Costumam crescer, aleatoriamente, em áreas de cerrado, caatinga e em regiões de transição — como as do semiárido e do Sudeste — que se limitam com o Centro-Oeste. Suas espécies são alvo frequente da destruição promovida pela mecanização agrícola. Ao mesmo tempo em que sofrem essas agressões, contudo, a guapeva, o murici e a gabiroba, entre outras frutas do cerrado, chamam a atenção de estudiosos de diversas universidades por seu incontestável poder de se defender e de se adaptar a situações adversas, além de manter as qualidades funcionais.
Foram exatamente as características nutritivas e medicinais desses frutos que levaram a aluna de doutorado Luciana Malta, da Faculdade de Engenharia de Alimentos da Universidade Estadual de Campinas (Unicamp), a investigar as atividades biológicas de suas cascas, sementes e polpas.

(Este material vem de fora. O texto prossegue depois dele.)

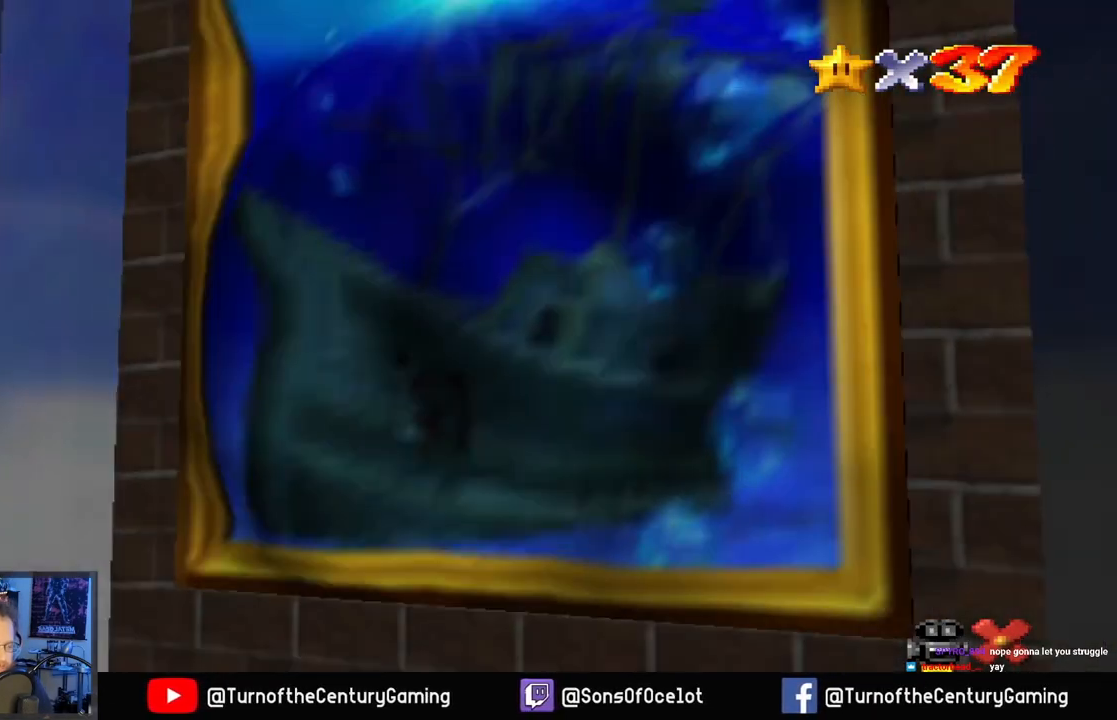
{"buttons": [], "left_stick": "center", "right_stick": "center", "events": []}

O trabalho comprovou o alto potencial antioxidante e anticarcinogênico das três espécies. “Na primeira etapa do projeto, in vitro, fizemos um mapeamento para conhecer qual dos extratos das frutas era mais eficiente, mas em todas elas foram identificadas substâncias de potencial bioativo (veja infografia), com destaque para a gabiroba, que apresentou um alto poder de ação antioxidante”, explica Luciana.

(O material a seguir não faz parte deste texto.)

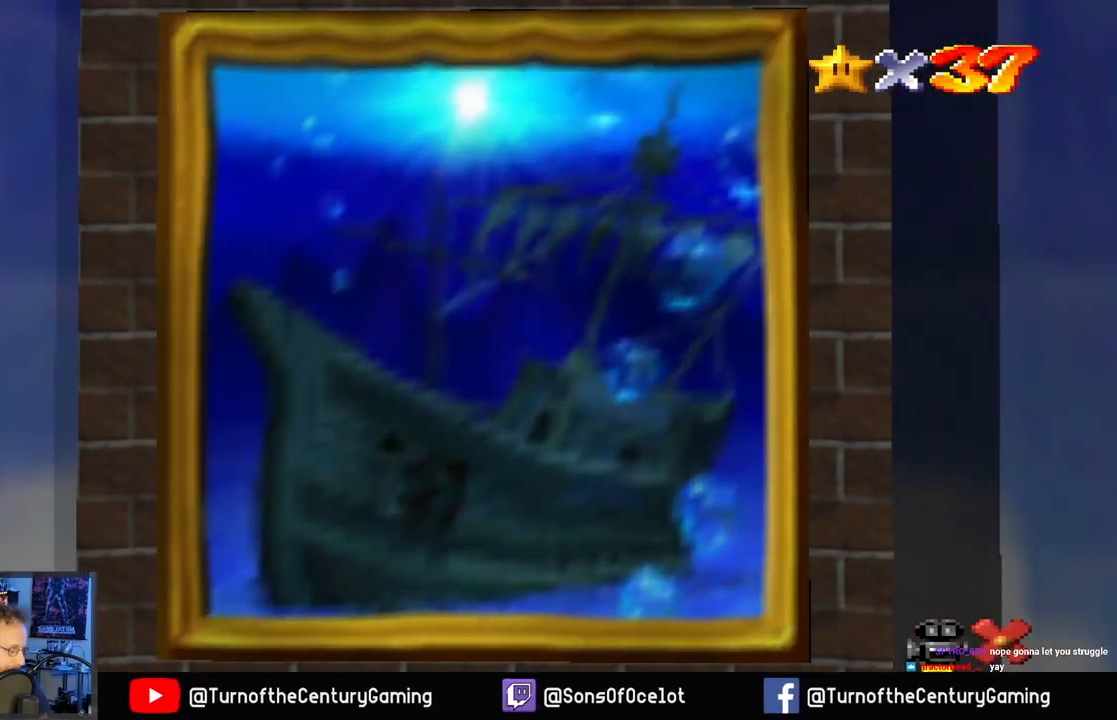
{"buttons": [], "left_stick": "center", "right_stick": "center", "events": []}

Na segunda fase das pesquisas, in vivo, compostos bioativos encontrados na gabiroba e na casca da guapeva testados em camundongos revelaram efeitos positivos, como propriedades anti-inflamatórias, antimutagênicas e antigenotóxicas (para barrar a ação tóxica em genes que poderiam sofrer danos irreversíveis). A última etapa do doutorado de Luciana foi executada na Universidade de Cornell, nos Estados Unidos, onde ela testou o potencial antioxidante celular e antiproliferativo dos extratos das frutas em um banco de células no Departamento de Ciência de Alimentos.

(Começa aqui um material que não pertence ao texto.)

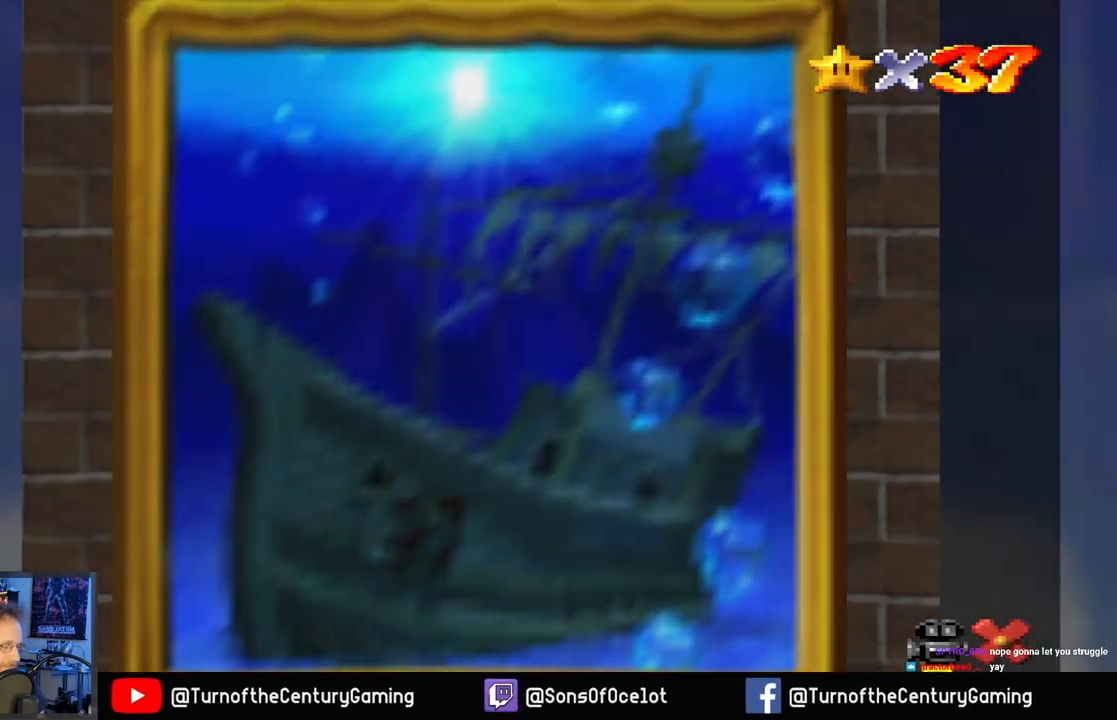
{"buttons": [], "left_stick": "center", "right_stick": "center", "events": []}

Segundo a pesquisadora, outra vez a casca da guapeva se destacou. De acordo com Luciana, as conclusões de sua tese abriram perspectivas para que sejam feitos, no futuro, testes em humanos. Como numa corrida de revezamento, a aluna de pós-doutorado da Unicamp Aline Castaldi Sampaio será responsável pelas investigações com pacientes de câncer de mama, numa primeira fase. “Os extratos de gabiroba e de casca de guapeva, por exemplo, se revelaram nos testes feitos em Cornell como agentes que atuam na diminuição da proliferação celular de tumores de mama”, justifica Luciana Malta.
Voluntários
A nutricionista Elisa Goulart, da Secretaria de Saúde do Distrito Federal, comemora a comprovação de benefícios de mais frutas do cerrado. “As substâncias presentes na composição dessas frutas impedem a liberação dos radicais livres e é claro que, se uma pessoa consumi-las diariamente, elas agem de forma preventiva.” Elisa explica que a oxidação causa desgaste no DNA e que o poder antioxidante de algumas frutas já foi comprovado em diversos estudos científicos. “É muito bom que existam agora mais três frutas daqui da região para oferecer qualidade de vida melhor às pessoas. É preciso divulgar essa pesquisa”, afirma a especialista, que também integra a equipe do Laboratório Sabin.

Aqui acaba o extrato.